Problem description
Set down the entries below exactly, leaving out all images.
....................
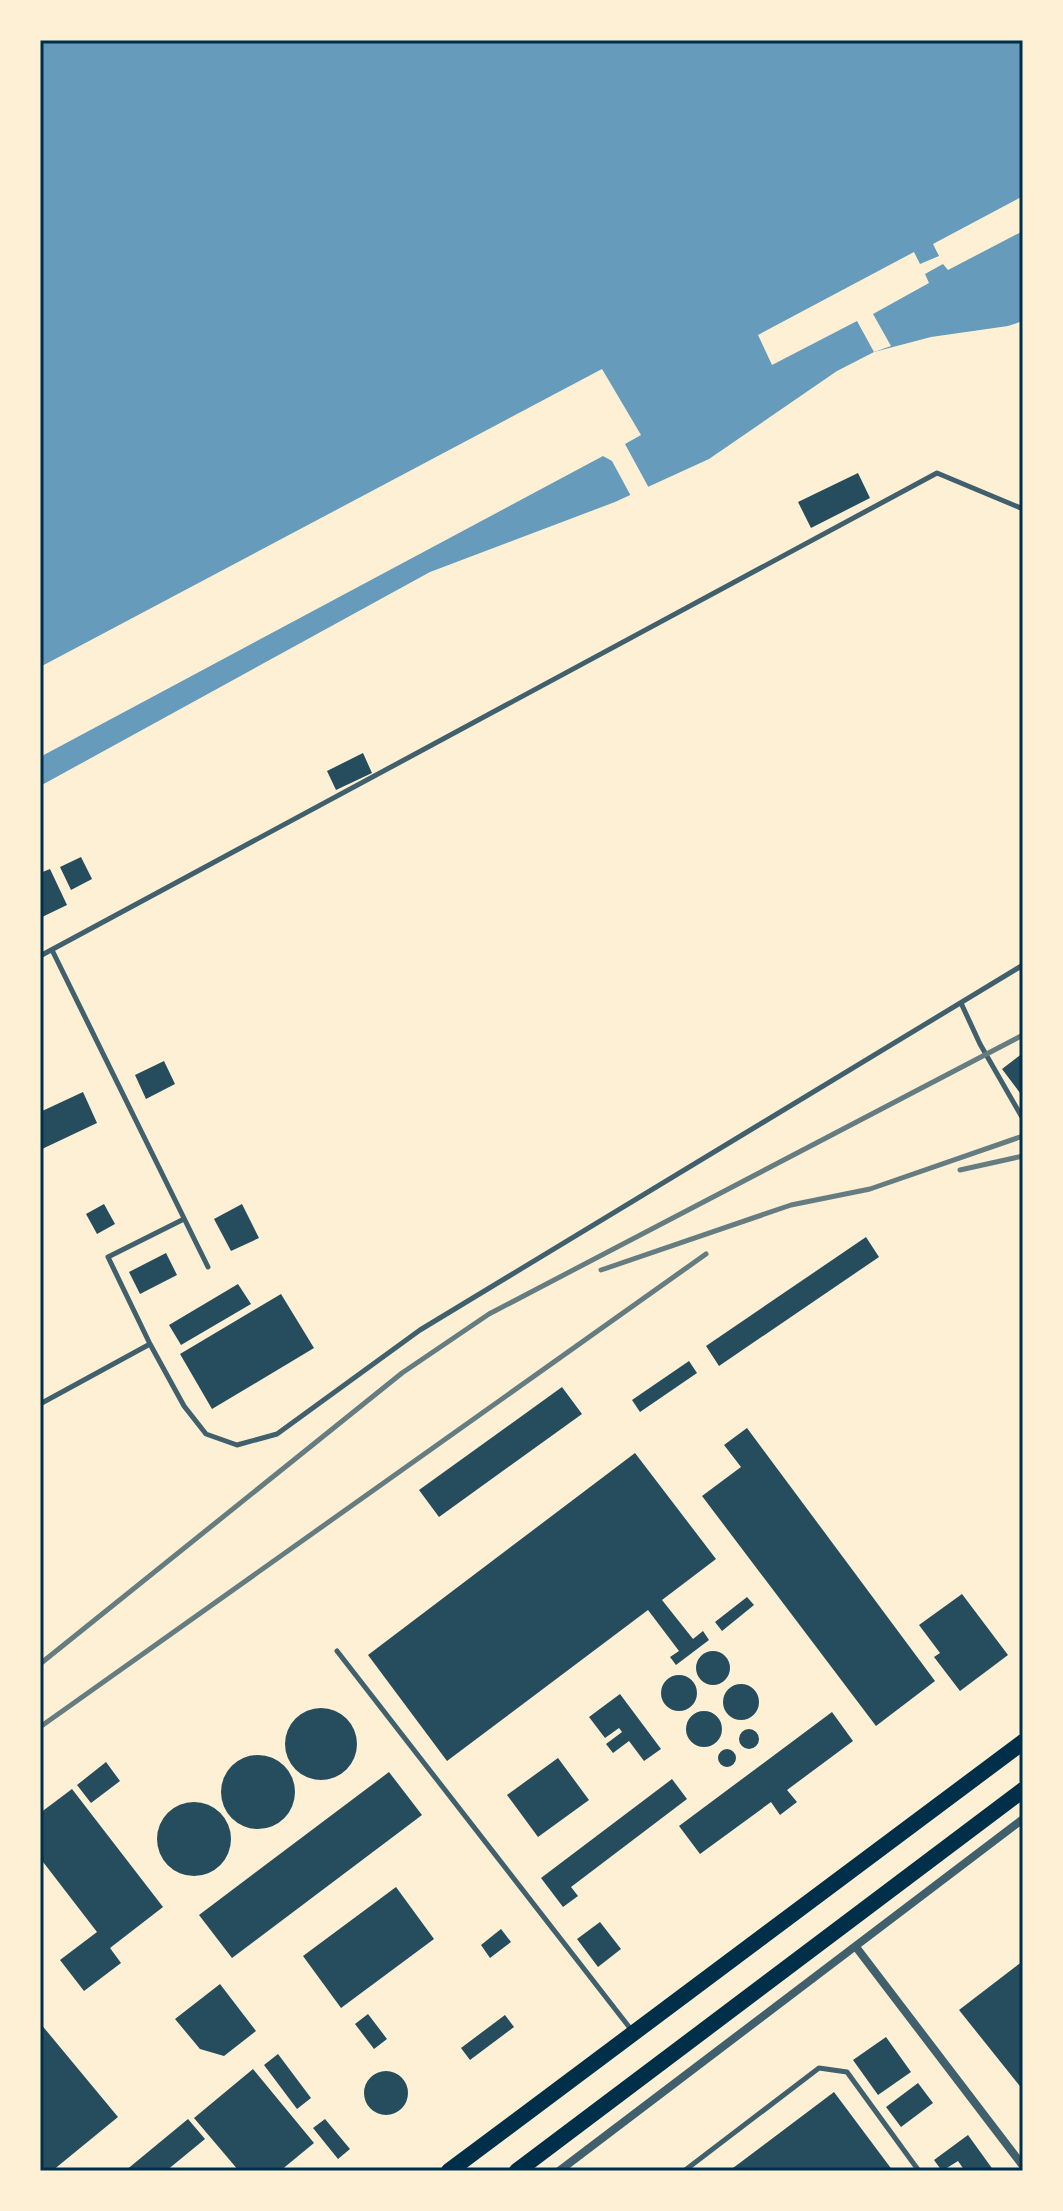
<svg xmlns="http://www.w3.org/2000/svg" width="1063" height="2211" font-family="'Archivo Narrow',sans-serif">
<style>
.water{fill:#669bbc}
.pier{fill:#fdf0d5}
.building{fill:#264d5e}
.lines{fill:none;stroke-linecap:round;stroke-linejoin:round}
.service{stroke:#3f606c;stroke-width:5}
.minor{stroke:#3f606c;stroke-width:8}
.primary{stroke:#003049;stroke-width:16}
.rail{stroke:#657d81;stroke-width:5}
.neatline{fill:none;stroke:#003049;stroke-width:3}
</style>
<rect width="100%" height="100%" fill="#fdf0d5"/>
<path class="water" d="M40 40H1023V321L1008 326 931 337 874 352 837 371 709 459 615 502 430 572 40 786Z"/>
<path class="pier" d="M1023 196V231L948 270 943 264 925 274 929 283 873 314 891 346 874 352 857 321 772 365 758 335 914 252 920 264 939 256 933 244Z
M602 369 641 435 625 444 650 490 632 498 612 461 603 456 40 757V667Z"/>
<path class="building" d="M858 473 870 498 811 528 798 502Z
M363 753 372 773 336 790 327 771Z
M81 857 92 879 71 890 60 867Z
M50 869 67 905 40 918V873Z
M1023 1053V1097L1002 1069Z
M164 1061 175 1084 146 1099 135 1075Z
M83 1092 97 1123 42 1149 40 1144V1112Z
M104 1204 115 1224 97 1234 86 1214Z
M242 1204 259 1238 231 1251 214 1219Z
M866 1237 879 1257 719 1366 706 1346Z
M166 1253 177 1275 140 1294 129 1272Z
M238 1284 251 1304 181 1345 169 1325Z
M281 1294 314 1348 212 1409 180 1354Z
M689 1361 697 1373 640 1412 632 1400Z
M562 1387 582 1414 439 1517 419 1490Z
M747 1428 935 1681 876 1726 702 1496 741 1467 724 1445Z
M635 1453 716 1559 662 1600 693 1639 703 1631 709 1640 676 1665 670 1657 679 1651 648 1610 447 1761 368 1655Z
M962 1594 1008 1655 960 1691 934 1657 940 1653 919 1625Z
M747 1597 754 1605 722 1631 715 1622Z
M696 1668a17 17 0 1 1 34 0a17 17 0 1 1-34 0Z
M661 1693a18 18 0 1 1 36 0a18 18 0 1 1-36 0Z
M723 1702a18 18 0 1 1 36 0a18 18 0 1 1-36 0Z
M620 1694 661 1749 644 1761 629 1741 613 1753 606 1744 622 1732 619 1728 605 1738 589 1717Z
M285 1744a36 36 0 1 1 72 0a36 36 0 1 1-72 0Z
M686 1729a18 18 0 1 1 36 0a18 18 0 1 1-36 0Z
M832 1712 853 1741 787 1790 797 1802 780 1815 771 1802 700 1854 679 1826Z
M739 1739a10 10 0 1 1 20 0a10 10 0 1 1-20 0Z
M718 1758a9 9 0 1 1 18 0a9 9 0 1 1-18 0Z
M221 1792a37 37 0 1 1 74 0a37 37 0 1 1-74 0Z
M558 1758 589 1800 538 1837 507 1795Z
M106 1762 120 1781 91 1803 77 1785Z
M389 1772 422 1815 232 1958 199 1915Z
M672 1779 687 1799 571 1887 578 1896 563 1907 541 1878Z
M72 1789 163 1907 110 1948 121 1963 84 1991 60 1960 97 1932 40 1858V1813Z
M157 1839a37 37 0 1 1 74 0a37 37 0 1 1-74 0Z
M396 1887 434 1939 341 2008 303 1956Z
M600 1922 621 1949 598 1967 577 1939Z
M501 1929 511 1942 490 1958 481 1945Z
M1023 1961V2090L959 2010Z
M220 1984 256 2031 224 2056 200 2049 175 2019Z
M368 2014 387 2039 374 2049 355 2024Z
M505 2015 514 2027 470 2060 461 2048Z
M40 2023 118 2117 52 2171H40Z
M886 2037 911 2072 878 2095 853 2060Z
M278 2054 311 2098 297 2109 264 2065Z
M253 2069 314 2143 280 2171H239L194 2118Z
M364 2093a22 22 0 1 1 44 0a22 22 0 1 1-44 0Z
M918 2083 933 2103 901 2127 886 2107Z
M834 2092 893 2171H729Z
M188 2119 205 2139 166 2171H125Z
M325 2119 350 2149 338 2159 313 2128Z
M968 2135 994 2171H965L958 2161 942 2171 934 2160Z"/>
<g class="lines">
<path class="service" d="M52 950 208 1267
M40 956 937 473 1023 509
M961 1003 980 1044 1023 1119
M184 1219 108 1257 150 1344 184 1406 206 1434 237 1445 277 1434 420 1330 1023 965
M40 1404 150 1344
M337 1651 633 2032
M684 2171 819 2068 847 2072 919 2171"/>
<path class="minor" d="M856 1947 1023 2166
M559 2171 1023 1819"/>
<path class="primary" d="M449 2171 1023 1742
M517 2171 1023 1790"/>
<path class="rail" d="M960 1170 1023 1156
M601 1270 791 1205 870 1189 1023 1136
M40 1664 402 1373 489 1314 1023 1035
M40 1727 706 1254"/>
</g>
<rect width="1063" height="2211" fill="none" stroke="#fdf0d5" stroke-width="84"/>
<rect x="42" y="42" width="979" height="2127" class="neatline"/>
</svg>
....................
Reply
<svg xmlns="http://www.w3.org/2000/svg" width="1063" height="2211" font-family="'Archivo Narrow',sans-serif">
<style>
.water{fill:#669bbc}
.pier{fill:#fdf0d5}
.building{fill:#264d5e}
.lines{fill:none;stroke-linecap:round;stroke-linejoin:round}
.service{stroke:#3f606c;stroke-width:5}
.minor{stroke:#3f606c;stroke-width:8}
.primary{stroke:#003049;stroke-width:16}
.rail{stroke:#657d81;stroke-width:5}
.neatline{fill:none;stroke:#003049;stroke-width:3}
</style>
<rect width="100%" height="100%" fill="#fdf0d5"/>
<path class="water" d="M40 40H1023V321L1008 326 931 337 874 352 837 371 709 459 615 502 430 572 40 786Z"/>
<path class="pier" d="M1023 196V231L948 270 943 264 925 274 929 283 873 314 891 346 874 352 857 321 772 365 758 335 914 252 920 264 939 256 933 244Z
M602 369 641 435 625 444 650 490 632 498 612 461 603 456 40 757V667Z"/>
<path class="building" d="M858 473 870 498 811 528 798 502Z
M363 753 372 773 336 790 327 771Z
M81 857 92 879 71 890 60 867Z
M50 869 67 905 40 918V873Z
M1023 1053V1097L1002 1069Z
M164 1061 175 1084 146 1099 135 1075Z
M83 1092 97 1123 42 1149 40 1144V1112Z
M104 1204 115 1224 97 1234 86 1214Z
M242 1204 259 1238 231 1251 214 1219Z
M866 1237 879 1257 719 1366 706 1346Z
M166 1253 177 1275 140 1294 129 1272Z
M238 1284 251 1304 181 1345 169 1325Z
M281 1294 314 1348 212 1409 180 1354Z
M689 1361 697 1373 640 1412 632 1400Z
M562 1387 582 1414 439 1517 419 1490Z
M747 1428 935 1681 876 1726 702 1496 741 1467 724 1445Z
M635 1453 716 1559 662 1600 693 1639 703 1631 709 1640 676 1665 670 1657 679 1651 648 1610 447 1761 368 1655Z
M962 1594 1008 1655 960 1691 934 1657 940 1653 919 1625Z
M747 1597 754 1605 722 1631 715 1622Z
M696 1668a17 17 0 1 1 34 0a17 17 0 1 1-34 0Z
M661 1693a18 18 0 1 1 36 0a18 18 0 1 1-36 0Z
M723 1702a18 18 0 1 1 36 0a18 18 0 1 1-36 0Z
M620 1694 661 1749 644 1761 629 1741 613 1753 606 1744 622 1732 619 1728 605 1738 589 1717Z
M285 1744a36 36 0 1 1 72 0a36 36 0 1 1-72 0Z
M686 1729a18 18 0 1 1 36 0a18 18 0 1 1-36 0Z
M832 1712 853 1741 787 1790 797 1802 780 1815 771 1802 700 1854 679 1826Z
M739 1739a10 10 0 1 1 20 0a10 10 0 1 1-20 0Z
M718 1758a9 9 0 1 1 18 0a9 9 0 1 1-18 0Z
M221 1792a37 37 0 1 1 74 0a37 37 0 1 1-74 0Z
M558 1758 589 1800 538 1837 507 1795Z
M106 1762 120 1781 91 1803 77 1785Z
M389 1772 422 1815 232 1958 199 1915Z
M672 1779 687 1799 571 1887 578 1896 563 1907 541 1878Z
M72 1789 163 1907 110 1948 121 1963 84 1991 60 1960 97 1932 40 1858V1813Z
M157 1839a37 37 0 1 1 74 0a37 37 0 1 1-74 0Z
M396 1887 434 1939 341 2008 303 1956Z
M600 1922 621 1949 598 1967 577 1939Z
M501 1929 511 1942 490 1958 481 1945Z
M1023 1961V2090L959 2010Z
M220 1984 256 2031 224 2056 200 2049 175 2019Z
M368 2014 387 2039 374 2049 355 2024Z
M505 2015 514 2027 470 2060 461 2048Z
M40 2023 118 2117 52 2171H40Z
M886 2037 911 2072 878 2095 853 2060Z
M278 2054 311 2098 297 2109 264 2065Z
M253 2069 314 2143 280 2171H239L194 2118Z
M364 2093a22 22 0 1 1 44 0a22 22 0 1 1-44 0Z
M918 2083 933 2103 901 2127 886 2107Z
M834 2092 893 2171H729Z
M188 2119 205 2139 166 2171H125Z
M325 2119 350 2149 338 2159 313 2128Z
M968 2135 994 2171H965L958 2161 942 2171 934 2160Z"/>
<g class="lines">
<path class="service" d="M52 950 208 1267
M40 956 937 473 1023 509
M961 1003 980 1044 1023 1119
M184 1219 108 1257 150 1344 184 1406 206 1434 237 1445 277 1434 420 1330 1023 965
M40 1404 150 1344
M337 1651 633 2032
M684 2171 819 2068 847 2072 919 2171"/>
<path class="minor" d="M856 1947 1023 2166
M559 2171 1023 1819"/>
<path class="primary" d="M449 2171 1023 1742
M517 2171 1023 1790"/>
<path class="rail" d="M960 1170 1023 1156
M601 1270 791 1205 870 1189 1023 1136
M40 1664 402 1373 489 1314 1023 1035
M40 1727 706 1254"/>
</g>
<rect width="1063" height="2211" fill="none" stroke="#fdf0d5" stroke-width="84"/>
<rect x="42" y="42" width="979" height="2127" class="neatline"/>
</svg>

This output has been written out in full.